Tasks for this exercise:
1. Repeat the passage from "5. LLM cold" to "SearchAction target accordingly." in the website audit below.
2. According to the website audit below, what canonical URL does the clinical-approach page currently use?

Excerpt to read:

  2. No llms.txt file found Medium

    The site returns a 404 for /llms.txt, missing an opportunity to guide AI crawlers to key resources. An OpenAI domain verification TXT record exists, indicating active engagement with AI platforms.

    What to change: Create an llms.txt file listing key pages (homepage, about, clinical approach, FAQ, blog) and the sitemap URL.

  3. Schema markup uses generic types, missing healthcare-specific types Medium

    All pages use WebSite, WebPage, BreadcrumbList, and ImageObject but lack MedicalBusiness, Physician, HealthInsurancePlan, MedicalWebPage, or FAQPage types. The FAQ page has visible Q&A content but is marked as WebPage instead of FAQPage with mainEntity.

    What to change: Add FAQPage schema to the FAQ page with mainEntity for each Q&A. Add MedicalBusiness and Physician schema to provider and directory pages. Consider adding HealthInsurancePlan schema to insurance landing pages.

  4. Canonical URL points to a misspelled 404 page High

    The clinical-approach page's canonical URL is /clincial-approach/ (typo), which returns a 404. This confuses search engines and undermines the page's authority.

    What to change: Update the canonical URL on /clinical-approach/ to point to itself (https://www.rula.com/clinical-approach/). Set up a 301 redirect from /clincial-approach/ to /clinical-approach/.

  5. LLM cold knowledge lacks key site metrics and clinical credibility signals Medium

    The LLM's prior knowledge of Rula is sparse and partially hallucinated (founder name, funding details). The site's specific claims (170M+ insured, 20,000+ providers, 97% match rate, peer-reviewed studies) are absent from the model's knowledge.

    What to change: Ensure key metrics and clinical credibility signals are prominently featured in structured data and on high-authority pages. Consider publishing an llms.txt to guide AI crawlers to these facts.

  6. WebSite SearchAction template URL does not match actual site search Low

    The schema's SearchAction target uses /?s={search_term_string}, but the site's search behavior may differ. This can mislead AI agents trying to use site search.

    What to change: Verify the actual search URL pattern and update the SearchAction target accordingly.

  7. Trustpilot reviews page blocks automated access Low

    The Trustpilot review page returns a 403 for automated requests, preventing AI crawlers from accessing third-party review content that could enhance credibility.

    What to change: No fix available on Rula's side; consider embedding Trustpilot widgets or summaries on the site to make review content crawlable.

Dataset:
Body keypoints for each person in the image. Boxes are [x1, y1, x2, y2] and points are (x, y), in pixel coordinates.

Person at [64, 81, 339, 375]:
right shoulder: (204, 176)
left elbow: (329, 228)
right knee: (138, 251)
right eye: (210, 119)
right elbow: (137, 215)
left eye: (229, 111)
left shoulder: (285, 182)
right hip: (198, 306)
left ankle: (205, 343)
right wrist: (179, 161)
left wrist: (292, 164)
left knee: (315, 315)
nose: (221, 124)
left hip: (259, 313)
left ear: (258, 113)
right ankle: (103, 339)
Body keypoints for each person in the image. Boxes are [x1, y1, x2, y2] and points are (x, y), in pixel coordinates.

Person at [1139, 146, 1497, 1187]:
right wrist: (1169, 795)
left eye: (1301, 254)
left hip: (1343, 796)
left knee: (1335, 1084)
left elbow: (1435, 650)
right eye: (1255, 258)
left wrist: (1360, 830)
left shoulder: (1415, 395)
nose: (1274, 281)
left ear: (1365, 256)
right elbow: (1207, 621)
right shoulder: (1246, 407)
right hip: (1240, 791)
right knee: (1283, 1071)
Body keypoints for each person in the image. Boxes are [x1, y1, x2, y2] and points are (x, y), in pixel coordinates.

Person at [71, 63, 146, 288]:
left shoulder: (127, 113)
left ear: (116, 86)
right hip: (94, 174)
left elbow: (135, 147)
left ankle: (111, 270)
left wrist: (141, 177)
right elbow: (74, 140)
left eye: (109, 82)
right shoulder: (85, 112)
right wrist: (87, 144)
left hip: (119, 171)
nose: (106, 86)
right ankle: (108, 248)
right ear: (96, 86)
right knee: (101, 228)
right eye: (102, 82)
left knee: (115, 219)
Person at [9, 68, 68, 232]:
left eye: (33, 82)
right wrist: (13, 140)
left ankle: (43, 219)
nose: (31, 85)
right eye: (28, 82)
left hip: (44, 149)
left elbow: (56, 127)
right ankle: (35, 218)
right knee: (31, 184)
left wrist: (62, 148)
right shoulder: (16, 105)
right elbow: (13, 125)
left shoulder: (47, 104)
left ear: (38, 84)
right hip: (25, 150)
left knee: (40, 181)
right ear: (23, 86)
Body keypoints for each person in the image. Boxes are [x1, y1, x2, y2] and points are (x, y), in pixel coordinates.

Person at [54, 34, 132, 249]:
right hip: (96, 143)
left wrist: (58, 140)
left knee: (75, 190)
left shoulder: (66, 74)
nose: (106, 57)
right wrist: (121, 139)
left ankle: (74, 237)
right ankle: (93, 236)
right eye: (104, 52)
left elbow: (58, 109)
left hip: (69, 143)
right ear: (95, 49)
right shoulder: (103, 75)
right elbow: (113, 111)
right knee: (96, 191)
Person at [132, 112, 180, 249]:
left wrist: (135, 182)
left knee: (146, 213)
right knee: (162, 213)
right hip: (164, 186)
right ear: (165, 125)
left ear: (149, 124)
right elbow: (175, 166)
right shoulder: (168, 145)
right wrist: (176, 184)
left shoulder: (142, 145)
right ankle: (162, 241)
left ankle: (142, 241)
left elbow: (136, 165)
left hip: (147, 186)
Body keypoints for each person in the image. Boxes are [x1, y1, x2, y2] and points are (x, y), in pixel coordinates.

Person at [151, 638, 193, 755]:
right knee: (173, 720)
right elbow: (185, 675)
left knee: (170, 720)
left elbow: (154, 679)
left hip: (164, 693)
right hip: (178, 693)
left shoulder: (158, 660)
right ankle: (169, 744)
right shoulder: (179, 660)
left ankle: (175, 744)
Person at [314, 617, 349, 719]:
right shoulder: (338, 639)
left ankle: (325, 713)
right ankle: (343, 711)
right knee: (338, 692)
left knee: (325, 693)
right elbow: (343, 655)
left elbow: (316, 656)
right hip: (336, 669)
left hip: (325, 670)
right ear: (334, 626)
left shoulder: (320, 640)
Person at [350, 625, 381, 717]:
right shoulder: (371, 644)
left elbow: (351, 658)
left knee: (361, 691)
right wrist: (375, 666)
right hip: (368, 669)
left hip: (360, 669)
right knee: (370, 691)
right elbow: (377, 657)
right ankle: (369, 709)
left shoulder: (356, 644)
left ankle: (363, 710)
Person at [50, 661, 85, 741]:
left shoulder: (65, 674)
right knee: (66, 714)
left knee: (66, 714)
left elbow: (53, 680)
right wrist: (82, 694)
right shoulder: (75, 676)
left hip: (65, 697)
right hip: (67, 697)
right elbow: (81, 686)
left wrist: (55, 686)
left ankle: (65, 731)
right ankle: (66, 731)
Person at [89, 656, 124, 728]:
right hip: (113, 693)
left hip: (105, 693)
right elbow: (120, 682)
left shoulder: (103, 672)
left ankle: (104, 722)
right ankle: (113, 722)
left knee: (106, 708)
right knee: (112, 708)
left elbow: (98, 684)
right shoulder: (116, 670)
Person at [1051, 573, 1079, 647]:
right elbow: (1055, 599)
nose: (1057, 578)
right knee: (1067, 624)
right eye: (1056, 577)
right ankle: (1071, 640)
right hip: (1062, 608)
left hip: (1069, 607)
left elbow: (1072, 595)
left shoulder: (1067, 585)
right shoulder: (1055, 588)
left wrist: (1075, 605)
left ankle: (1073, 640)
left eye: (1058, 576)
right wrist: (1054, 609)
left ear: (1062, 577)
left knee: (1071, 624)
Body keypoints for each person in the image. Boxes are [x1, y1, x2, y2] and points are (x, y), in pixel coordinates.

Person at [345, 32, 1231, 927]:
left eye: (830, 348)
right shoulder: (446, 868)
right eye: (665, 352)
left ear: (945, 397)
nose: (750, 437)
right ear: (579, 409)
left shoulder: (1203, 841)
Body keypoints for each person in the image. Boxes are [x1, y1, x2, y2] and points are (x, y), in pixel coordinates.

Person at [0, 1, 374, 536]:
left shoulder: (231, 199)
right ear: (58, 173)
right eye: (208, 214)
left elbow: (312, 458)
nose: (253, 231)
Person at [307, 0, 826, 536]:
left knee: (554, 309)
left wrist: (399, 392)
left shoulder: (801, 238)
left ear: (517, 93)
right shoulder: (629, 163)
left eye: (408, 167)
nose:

Responses per task:
1.
5. LLM cold knowledge lacks key site metrics and clinical credibility signals Medium

    The LLM's prior knowledge of Rula is sparse and partially hallucinated (founder name, funding details). The site's specific claims (170M+ insured, 20,000+ providers, 97% match rate, peer-reviewed studies) are absent from the model's knowledge.

    What to change: Ensure key metrics and clinical credibility signals are prominently featured in structured data and on high-authority pages. Consider publishing an llms.txt to guide AI crawlers to these facts.

  6. WebSite SearchAction template URL does not match actual site search Low

    The schema's SearchAction target uses /?s={search_term_string}, but the site's search behavior may differ. This can mislead AI agents trying to use site search.

    What to change: Verify the actual search URL pattern and update the SearchAction target accordingly.

2. /clincial-approach/, a misspelled URL that returns a 404.